The late, great Bill McLaren once said that trying to tackle Jonah Lomu was like “trying to tackle a snooker table”. Indeed anything that could be said about Lomu has been – and in Bill’s case, could be said over and over again, as his brilliant commentary loop from the Jonah Lomu Rugby computer game lives on. However, there’s a reason Lomu drew praise from McLaren and a reason why he had his own computer game way back in 1997: Lomu changed rugby forever.
Even to this day, young players talk in awe of the man who bulldozed his way through the 1995 Rugby World Cup in South Africa, converting disbelievers into rugby fans as we went. If anything his legend has grown. But in almost every respect his reputation is deserved. Perhaps not due to his feats or titles, but because of what he possessed at the time; he had so many attributes that no other player of the era had.
If more and more players have reached that level, though, it has to be asked: in this day and age, what makes the great players great?
We are in the era of marginal gains, so in the world of professional sport it helps to be as fit as possible.
It’s much easier to reproduce a learned skill – passing, kicking, scrummaging with good technique – if you have the heart and lungs to ensure you are never truly knackered when you come to using them.
Plus, fitness can also mean staying injury-free at the right times. There are some damn fine players out there who may never be considered one of the greats because they never got to perform on the biggest stage.
Okay, so Lomu was massive. He looked like he was carved out of granite…if the granite was able to carve you back. But as the popular myth goes, size isn’t everything.
Sure it helps if you are a 9ft-tall lineout jumper or a one-ton tighthead, but it is not the be-all and end-all. Any size has to be backed up with dynamism, be it a sprint off the mark or fierce momentum in a tackle. Smaller guys can have that, and when big guys shift and maintain their power output, everyone sits up and woofs. Any display of power catches the eye.
Some greats have been piano shifter, make no mistake. But they still performed a few rugby-specific skills brutally well. Tackling around the fringes over and over again is impressive. It’s an art. So is clearing rucks legally and ferociously. Then there is the 20-metre spin pass that could hit the point of a needle. Fantastic box kicks need praise just the same as fine place-kicking. The greats have a phenomenal skill-set honed for years as they stay behind for extra practise, and they become known for doing certain things repeatedly. It’s like their calling card (Jonny Wilkinson’s drop-goal, anyone?).
Nothing is more impressive than when players can read the game well. That big hit that came out of nowhere is not because someone is just a bosh-monster – the defender sat in the defensive line, studying the attackers, and calculated where the ball was going to be and backed themselves to get there at the right time. . It’s the same when someone steals lineout balls for fun. It’s so rugby smart.
You could say some greats are not the sharpest, if we’re feeling charitable, but they have fine instincts for when to give a pass or for how much weight to put into a grubber kick. And some others are just slavish analysers of the game, who lock themselves away and watch rugby footage for long stretches of time.

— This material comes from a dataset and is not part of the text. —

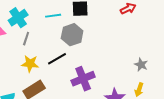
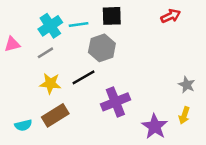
cyan cross: (18, 18) -> (50, 26), moved
gray line: (26, 39) -> (45, 53), turned 40

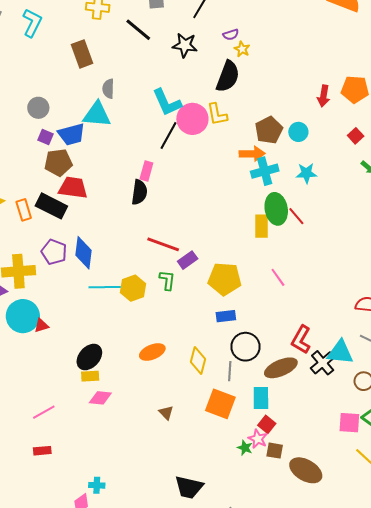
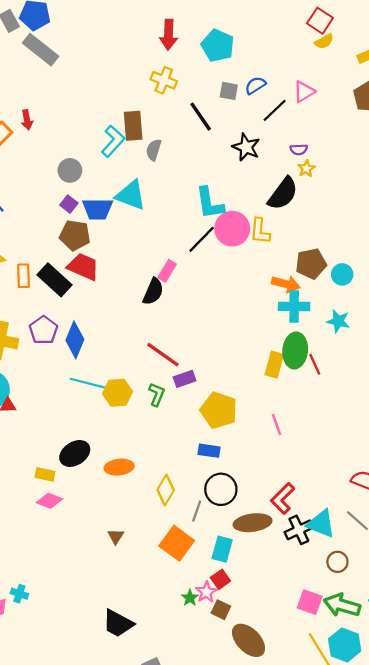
cyan L-shape: (32, 23) -> (113, 141), moved
gray semicircle: (108, 89) -> (154, 150), moved
black ellipse: (89, 357) -> (75, 453), moved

The real top dogs have both fine instincts and a studious streak.
That magic moment
When you put it all together, though, it is mostly about timing.
Lomu was a man of his time and his place. That stage was his. He had all the attributes, but conditions suited him too. He had great support in a strong, classy team. He had McLaren commentating on him. He had the right level of opposition. Things worked out perfectly.
At the next World Cup someone may emerge as the true great of this current generation. If they do everything will have to fall into place. And even then, they’ll need that one memorable moment that has punters around the globe snapping their fingers and saying: “remember when so-and-so did that? Gees they were brilliant.”
The greats have that special moment we will all cherish forever.